Para pedagang yang turut mengambil bagian pada kegiatan pasar di Aceh dapat digolongkan menjadi tiga kelompok yaitu pedagang-pedagang lokal yang menetap (ditandai dengan warung/toko yang ditempati), pedagang-pedagang lokal (setempat) yang datang secara insidentil, dan pedagang-pedagang yang datang dari luar. Baik pendatang lokal dan pedagang pendatang tidak terkena batasan atau aturan tertentu. Mereka bersama barangnya bebas memasuki pasar dan berjualan di sana. Hanya saja, mereka tidak diperbolehkan berjualan barang yang dilarang seperti ganja, candu, dan sebagainya.
Selain pedagang pada setiap kegiatan pasar dijumpai pula sejumlah muge (perantara). Seperti juga pedagang, mereka ada yang berasal dari daerah yang bersangkutan dan tidak sedikit pula yang berasal dari luar daerah setempat. Muge-muge lokal umumnya bergerak dalam bidang barang-barang yang dihasilkan penduduk setempat, seperti buah-buahan, sayur-sayuran, dan sebagainya. Sedangkan muge luar, lebih banyak bergerak di dalam jual-beli ternak (hewan) atau muge ikan.

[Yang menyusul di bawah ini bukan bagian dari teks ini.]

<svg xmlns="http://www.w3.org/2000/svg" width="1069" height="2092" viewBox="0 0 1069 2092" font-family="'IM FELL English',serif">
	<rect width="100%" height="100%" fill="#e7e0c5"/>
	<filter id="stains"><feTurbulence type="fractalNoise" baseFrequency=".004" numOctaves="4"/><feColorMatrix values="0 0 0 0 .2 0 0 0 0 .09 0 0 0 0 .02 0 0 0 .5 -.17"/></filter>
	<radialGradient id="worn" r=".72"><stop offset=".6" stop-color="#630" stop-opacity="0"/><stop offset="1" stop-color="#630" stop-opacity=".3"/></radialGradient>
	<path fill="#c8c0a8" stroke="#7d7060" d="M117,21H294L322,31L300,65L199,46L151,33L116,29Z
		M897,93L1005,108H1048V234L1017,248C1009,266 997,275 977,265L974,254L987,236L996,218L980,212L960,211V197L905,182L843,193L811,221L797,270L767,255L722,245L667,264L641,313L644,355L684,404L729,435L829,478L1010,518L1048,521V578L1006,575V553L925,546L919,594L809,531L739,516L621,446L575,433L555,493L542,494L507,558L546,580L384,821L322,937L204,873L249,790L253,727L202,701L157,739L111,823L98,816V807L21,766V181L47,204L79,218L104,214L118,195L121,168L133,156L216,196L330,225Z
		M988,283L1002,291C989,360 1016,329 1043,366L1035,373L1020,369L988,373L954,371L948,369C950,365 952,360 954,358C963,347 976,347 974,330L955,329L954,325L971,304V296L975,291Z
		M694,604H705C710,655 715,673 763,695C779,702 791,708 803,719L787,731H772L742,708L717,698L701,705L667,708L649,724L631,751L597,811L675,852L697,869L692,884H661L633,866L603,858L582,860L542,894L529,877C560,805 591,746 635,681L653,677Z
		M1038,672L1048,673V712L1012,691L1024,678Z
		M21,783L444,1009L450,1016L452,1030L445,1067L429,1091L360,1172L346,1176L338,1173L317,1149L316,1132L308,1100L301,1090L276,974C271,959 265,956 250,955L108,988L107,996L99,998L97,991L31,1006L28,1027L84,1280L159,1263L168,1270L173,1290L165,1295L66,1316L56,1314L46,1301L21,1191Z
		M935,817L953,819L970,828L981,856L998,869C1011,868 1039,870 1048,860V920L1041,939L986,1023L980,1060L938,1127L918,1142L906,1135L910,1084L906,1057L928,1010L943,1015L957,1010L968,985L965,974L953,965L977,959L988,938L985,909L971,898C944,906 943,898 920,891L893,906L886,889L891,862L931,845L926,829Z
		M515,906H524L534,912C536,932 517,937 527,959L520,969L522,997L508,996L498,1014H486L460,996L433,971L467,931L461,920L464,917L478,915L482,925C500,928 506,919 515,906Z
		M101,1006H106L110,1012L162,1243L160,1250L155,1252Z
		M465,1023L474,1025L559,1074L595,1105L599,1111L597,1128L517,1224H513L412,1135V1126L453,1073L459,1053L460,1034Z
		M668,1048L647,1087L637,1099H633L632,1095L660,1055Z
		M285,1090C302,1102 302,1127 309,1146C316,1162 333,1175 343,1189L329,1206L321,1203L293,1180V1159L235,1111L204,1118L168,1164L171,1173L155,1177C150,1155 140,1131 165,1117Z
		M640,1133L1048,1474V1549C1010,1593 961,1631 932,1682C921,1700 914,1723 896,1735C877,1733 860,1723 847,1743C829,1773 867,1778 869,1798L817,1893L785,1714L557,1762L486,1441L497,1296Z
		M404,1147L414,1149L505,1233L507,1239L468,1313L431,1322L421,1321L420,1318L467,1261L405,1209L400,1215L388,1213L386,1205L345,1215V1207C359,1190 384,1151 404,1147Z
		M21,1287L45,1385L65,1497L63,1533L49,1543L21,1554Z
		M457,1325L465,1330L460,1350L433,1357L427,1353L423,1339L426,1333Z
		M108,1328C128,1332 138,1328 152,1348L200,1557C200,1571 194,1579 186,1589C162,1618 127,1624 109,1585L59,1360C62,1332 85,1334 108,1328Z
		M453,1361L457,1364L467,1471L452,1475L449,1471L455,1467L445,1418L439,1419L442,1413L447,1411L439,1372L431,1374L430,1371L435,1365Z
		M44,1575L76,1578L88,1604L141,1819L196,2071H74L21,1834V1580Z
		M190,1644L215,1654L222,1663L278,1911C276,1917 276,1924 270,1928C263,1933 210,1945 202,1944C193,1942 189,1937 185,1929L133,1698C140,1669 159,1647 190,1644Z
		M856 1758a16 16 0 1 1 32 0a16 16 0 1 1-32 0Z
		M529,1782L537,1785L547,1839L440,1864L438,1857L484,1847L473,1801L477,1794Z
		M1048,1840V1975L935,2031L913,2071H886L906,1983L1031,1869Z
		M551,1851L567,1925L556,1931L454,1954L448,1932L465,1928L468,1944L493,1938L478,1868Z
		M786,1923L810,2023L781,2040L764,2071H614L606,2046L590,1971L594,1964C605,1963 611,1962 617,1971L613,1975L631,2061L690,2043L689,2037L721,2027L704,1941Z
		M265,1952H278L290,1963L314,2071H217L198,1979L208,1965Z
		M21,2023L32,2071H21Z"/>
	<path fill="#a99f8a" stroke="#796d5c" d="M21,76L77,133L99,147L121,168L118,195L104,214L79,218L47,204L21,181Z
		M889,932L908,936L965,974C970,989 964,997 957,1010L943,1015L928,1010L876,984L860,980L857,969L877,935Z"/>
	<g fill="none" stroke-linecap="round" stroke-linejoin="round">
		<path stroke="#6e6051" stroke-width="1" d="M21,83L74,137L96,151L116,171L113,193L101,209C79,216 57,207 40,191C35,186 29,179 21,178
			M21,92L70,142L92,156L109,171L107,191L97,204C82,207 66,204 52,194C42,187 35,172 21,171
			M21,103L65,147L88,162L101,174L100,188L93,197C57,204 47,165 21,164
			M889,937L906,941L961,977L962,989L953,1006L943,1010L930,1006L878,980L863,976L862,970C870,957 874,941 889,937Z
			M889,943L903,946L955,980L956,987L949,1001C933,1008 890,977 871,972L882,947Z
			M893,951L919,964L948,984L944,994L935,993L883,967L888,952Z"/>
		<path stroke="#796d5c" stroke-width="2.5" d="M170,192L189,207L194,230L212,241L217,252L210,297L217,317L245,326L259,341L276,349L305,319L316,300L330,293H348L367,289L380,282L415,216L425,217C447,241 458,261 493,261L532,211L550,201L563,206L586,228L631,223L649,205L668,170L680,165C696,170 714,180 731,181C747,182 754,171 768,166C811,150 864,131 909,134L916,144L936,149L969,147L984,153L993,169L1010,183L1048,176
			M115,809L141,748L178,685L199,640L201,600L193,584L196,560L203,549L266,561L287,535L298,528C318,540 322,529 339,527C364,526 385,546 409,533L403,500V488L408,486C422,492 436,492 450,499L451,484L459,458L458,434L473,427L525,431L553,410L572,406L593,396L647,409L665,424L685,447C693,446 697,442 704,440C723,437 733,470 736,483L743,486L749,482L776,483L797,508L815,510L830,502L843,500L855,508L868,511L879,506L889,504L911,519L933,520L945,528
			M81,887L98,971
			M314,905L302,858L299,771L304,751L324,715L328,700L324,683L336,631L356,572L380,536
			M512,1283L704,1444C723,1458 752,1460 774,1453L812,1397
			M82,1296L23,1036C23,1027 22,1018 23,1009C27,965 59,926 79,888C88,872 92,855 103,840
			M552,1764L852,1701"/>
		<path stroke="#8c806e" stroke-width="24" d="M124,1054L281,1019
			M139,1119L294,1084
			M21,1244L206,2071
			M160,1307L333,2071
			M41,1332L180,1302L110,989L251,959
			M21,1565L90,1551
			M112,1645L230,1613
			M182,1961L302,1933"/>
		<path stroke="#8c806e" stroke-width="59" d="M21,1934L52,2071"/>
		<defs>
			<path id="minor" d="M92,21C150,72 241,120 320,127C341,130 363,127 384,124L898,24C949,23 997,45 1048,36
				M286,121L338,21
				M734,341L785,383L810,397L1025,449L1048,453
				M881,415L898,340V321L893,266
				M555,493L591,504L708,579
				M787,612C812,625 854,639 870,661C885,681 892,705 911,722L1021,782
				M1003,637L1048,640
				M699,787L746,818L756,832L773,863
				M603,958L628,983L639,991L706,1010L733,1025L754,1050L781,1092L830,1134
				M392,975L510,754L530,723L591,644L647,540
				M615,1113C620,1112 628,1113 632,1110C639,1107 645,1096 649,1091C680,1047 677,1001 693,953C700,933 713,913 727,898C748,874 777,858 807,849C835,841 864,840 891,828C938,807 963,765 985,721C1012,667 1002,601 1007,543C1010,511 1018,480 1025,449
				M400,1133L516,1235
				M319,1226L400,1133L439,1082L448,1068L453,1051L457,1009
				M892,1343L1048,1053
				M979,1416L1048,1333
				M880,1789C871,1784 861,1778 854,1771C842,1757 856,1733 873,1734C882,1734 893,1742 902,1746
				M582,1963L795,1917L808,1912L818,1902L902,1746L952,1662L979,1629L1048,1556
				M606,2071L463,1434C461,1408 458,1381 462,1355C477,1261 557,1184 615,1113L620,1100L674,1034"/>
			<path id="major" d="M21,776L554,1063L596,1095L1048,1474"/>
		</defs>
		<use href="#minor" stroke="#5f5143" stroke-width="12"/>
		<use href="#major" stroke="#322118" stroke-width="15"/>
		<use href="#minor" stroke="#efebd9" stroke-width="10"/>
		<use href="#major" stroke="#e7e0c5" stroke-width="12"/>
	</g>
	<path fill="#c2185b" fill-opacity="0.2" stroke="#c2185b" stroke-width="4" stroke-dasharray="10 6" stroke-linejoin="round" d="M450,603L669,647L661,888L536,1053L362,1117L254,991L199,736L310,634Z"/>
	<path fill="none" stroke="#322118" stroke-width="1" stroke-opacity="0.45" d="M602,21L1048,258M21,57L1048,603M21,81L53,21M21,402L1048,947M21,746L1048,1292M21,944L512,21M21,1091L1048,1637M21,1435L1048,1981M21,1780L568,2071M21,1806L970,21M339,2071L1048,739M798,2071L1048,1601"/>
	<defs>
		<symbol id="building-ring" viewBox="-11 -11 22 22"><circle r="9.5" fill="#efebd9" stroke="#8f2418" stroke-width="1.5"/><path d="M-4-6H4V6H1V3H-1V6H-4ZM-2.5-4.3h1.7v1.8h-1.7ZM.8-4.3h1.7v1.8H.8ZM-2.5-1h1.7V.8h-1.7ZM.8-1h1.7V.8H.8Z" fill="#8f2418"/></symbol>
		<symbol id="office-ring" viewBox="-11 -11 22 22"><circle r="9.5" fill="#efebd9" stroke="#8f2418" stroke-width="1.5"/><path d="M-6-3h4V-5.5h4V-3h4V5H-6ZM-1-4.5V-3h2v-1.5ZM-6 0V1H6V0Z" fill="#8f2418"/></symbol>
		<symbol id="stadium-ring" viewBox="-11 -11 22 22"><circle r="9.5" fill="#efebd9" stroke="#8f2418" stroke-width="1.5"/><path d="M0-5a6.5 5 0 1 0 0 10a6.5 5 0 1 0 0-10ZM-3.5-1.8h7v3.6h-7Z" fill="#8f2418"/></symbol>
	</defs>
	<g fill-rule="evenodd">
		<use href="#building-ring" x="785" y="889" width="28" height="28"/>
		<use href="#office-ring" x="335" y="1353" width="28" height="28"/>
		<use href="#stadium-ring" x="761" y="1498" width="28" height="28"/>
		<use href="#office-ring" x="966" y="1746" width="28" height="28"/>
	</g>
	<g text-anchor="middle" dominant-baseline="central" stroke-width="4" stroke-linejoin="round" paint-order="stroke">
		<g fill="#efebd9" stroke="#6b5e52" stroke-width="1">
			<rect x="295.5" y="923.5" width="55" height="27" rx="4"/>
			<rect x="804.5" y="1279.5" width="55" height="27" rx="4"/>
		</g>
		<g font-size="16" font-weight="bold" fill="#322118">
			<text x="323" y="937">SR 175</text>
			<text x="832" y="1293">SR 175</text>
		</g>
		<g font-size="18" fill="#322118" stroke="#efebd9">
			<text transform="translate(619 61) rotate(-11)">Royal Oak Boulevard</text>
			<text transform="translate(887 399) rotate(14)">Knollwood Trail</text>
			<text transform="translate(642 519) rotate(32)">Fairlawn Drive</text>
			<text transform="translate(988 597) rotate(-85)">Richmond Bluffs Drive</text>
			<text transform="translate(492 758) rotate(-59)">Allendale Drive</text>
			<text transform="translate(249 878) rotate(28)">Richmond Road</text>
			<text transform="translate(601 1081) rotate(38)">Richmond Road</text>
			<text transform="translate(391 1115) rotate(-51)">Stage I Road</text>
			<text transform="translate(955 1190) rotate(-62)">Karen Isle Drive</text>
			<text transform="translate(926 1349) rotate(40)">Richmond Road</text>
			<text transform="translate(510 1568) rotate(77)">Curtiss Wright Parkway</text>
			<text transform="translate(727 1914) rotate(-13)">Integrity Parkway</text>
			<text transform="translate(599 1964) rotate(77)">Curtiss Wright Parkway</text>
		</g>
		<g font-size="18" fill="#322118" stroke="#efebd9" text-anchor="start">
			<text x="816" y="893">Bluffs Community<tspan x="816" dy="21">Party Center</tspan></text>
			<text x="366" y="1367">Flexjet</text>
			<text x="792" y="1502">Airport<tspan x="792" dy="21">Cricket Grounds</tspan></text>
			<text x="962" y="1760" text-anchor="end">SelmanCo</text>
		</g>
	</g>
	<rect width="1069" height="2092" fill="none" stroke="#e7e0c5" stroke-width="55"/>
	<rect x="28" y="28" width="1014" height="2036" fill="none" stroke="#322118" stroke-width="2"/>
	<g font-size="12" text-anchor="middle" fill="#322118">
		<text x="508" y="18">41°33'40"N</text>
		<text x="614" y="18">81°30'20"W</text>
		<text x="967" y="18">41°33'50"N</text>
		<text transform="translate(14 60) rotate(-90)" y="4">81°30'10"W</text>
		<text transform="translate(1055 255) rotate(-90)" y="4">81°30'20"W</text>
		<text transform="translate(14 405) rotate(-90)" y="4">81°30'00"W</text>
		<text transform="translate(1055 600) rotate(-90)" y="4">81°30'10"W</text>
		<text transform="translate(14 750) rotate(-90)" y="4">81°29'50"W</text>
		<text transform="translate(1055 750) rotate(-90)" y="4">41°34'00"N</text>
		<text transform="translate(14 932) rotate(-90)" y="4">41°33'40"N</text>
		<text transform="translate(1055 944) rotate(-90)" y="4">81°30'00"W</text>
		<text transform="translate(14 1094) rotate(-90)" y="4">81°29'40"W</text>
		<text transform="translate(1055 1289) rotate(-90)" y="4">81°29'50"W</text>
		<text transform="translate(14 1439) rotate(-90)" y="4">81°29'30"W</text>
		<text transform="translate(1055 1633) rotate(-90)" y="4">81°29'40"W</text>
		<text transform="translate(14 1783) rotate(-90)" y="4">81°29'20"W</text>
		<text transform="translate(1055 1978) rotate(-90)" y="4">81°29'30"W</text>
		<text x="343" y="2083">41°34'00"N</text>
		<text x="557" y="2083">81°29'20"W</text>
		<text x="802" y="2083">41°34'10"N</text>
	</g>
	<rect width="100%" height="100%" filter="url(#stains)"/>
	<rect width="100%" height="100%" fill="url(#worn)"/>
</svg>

Pada saat uroe gantoe kondisi pasar di Aceh tampak lebih ramai. Selain barang-barang kebutuhan sehari-hari mulai dari sayuran, rempah-rempah beras, buah-buahan, cabai, minyak tanah, garam sampai dengan pecah belah, obat-obatan, dan bahan pakaian. Selain itu, pasar hewan juga dilaksanakan hanya pada hari uroe gantoe. Para penjual barang-barang ini biasanya pria, sedangkan para wanita menjual sayur-mayur, kue, rempah-rempah.

Penutup
Setiap manusia memiliki keterbatasan. Ia tidak mampu memenuhi setiap kebutuhan hidupnya. Salah satu upaya yang dilakukan adalah berinteraksi antar manusia. Pasar terbentuk dari keterbatasan manusia dalam memenuhi semua kebutuhan hidup. Pasar merupakan salah satu upaya manusia berinteraksi antar manusia dalam aspek ekonomi. Namun dalam perkembangannya, pasar juga merupakan tempat interaksi manusia secara sosial dan budaya. Hal ini tampak pada pasar yang ada di Banda Aceh.
Tantangan ke depan adalah bagaimana memberdayakan pasar yang di Aceh untuk memenuhi kebutuhan masyarakat. Di masa yang akan datang, pasar-pasar tradisional di daerah ini akan mengalami persaingan yang cukup ketat apabila daerah ini membuka diri terhadap pasar-pasar modern, seperti yang dialami beberapa daerah di Indonesia. Perlu dipikirkan bagaimana mempertahankan pasar tradisional, tetapi tetap membuka diri terhadap masuknya pasar modern dalam rangka mempercepat pembangunan di Aceh.

Daftar Bacaan
Dinas Perindustrian dan Perdagangan Prov. NAD. 2005.Statitik Industri dan Perdagangan Prov. NAD tahun. Banda Aceh: Dinas Perindustrian dan Perdagangan Prov. NAD.
Karimuddin Hasybullah. 1977. “Uroe Gantoe (Pasar Mingguan) di Aceh Besar”. Dalam Segi-segi Sosial Budaya Masyarakat Aceh. Alfian (ed). Jakarta: LP3ES
Mari Elka Pangestu. Tt. Pemberdayaan Pasar Tradisional (dalam rangka Peningkatan Daya Saing Pasar Tradisional) Untuk mewujudkan Pasar Tradisional sebagai Pasar yang Bersih, Aman, dan Nyaman. Jakarta: Departemen Perdagangan.